Dubai’s Retail Transformation and Expansion

The ground floor of Dubai Square will be a lifestyle destination with celebrity performances, concerts and theatre shows, complemented with 3D projection mapping, as well as theatrical sound and lighting. A supermarket, a cinema and a waterpark will also be made available to cater to the families. Highlight of the mall is definitely its technical features in an obvious attempt to draw the “new era of customers” who are technology savvy. These include immersive experiences and “omnichannel” style retail space to integrate physical stores with digital platforms.

Dubai has a very young population with approximately half of its population under the age of 25. This can be attributed to a high birth rate of 3.8 per woman. Many of the young customers are affluent working professionals with high purchasing power. The past few years have seen Dubai aggressively expanding its retail sector and this expansion shows no sign of waning yet. However, retail sales are not equally encouraging. In 2017, annual growth for store-based retail sales decreased by 1.4 per cent from 6.5 per cent a year earlier. Analysts believe that with Dubai’s highest penetration of international retailers, vacancy rates in the shopping malls will likely increase over the long run. Nevertheless, the short-term prospect is still promising with the upcoming Dubai’s World Expo 2020 and a well-developed hospitality sector in support of the retail expansion.

In consultation with your economics tutor in economics tuition, explain the various implications of new technology on the future of retail. Discuss with your classmates in your economics tuition class, how can retailers around the world best harness the power of technology to grow their business. You may find relevant essays on the website of Economics Cafe Learning Centre, a premier economics tuition centre located within walking distance from the Bishan MRT Station. The economics tuition centre is headed by its principal economics tutor, Mr Edmund Quek, who brings with him over 20 years of experience in teaching ‘A’ Level Economics tuition. The economics tutor has also published a few best-selling economics textbooks. Students who sign up for his economics tuition class may obtain a free copy from the economics tutor.

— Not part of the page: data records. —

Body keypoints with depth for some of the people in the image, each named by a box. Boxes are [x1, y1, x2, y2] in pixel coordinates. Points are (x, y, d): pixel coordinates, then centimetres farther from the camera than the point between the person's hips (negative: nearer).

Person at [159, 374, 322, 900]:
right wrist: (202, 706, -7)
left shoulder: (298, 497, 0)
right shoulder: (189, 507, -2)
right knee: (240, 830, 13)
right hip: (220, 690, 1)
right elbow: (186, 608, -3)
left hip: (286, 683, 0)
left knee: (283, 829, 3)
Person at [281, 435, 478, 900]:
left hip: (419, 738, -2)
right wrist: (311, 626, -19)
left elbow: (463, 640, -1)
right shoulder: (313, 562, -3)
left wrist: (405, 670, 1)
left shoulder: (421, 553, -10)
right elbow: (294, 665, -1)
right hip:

Singapore’s Retail Industry Transformation Map

Singapore’s retail industry has been struggling over the past few years. This is to a large extent, due to the increasing rental and declining profit as a result of e-commerce competition. To counter its decline and rejuvenate the retail sector, the Singapore government has rolled out the Retail Industry Transformation Map to support the 22,000 establishments with about 3 per cent of the total workforce under their employment. With guidance from your economics tutor in your economics tuition class, list out the other important government initiatives to help local retailers transform. A good economics tutor should be able to demonstrate to you how to use economics concept to tackle real life issues like this.

The key strategy to support retail industry transformation is the adoption of new technologies to improve productivity. One such example is the employment of robotics, augmented/virtual reality and artificial intelligence. Retailers may also explore using heat maps to track the traffic in a particular area to gain better understanding of the shoppers’ profile and their purchasing patterns. In addition, the government is working closely with retailers to develop digital solutions, in a bid to extend their reach and grow their brands. These solutions aim to integrate offline and online retailing for improved customers’ base, sales and productivity. There are 3 stages involved: 1. E-payment and integrated point-of-sale systems; 2. Store layout optimisation and self-checkout systems; 3. Integration with other digital platforms and business intelligence.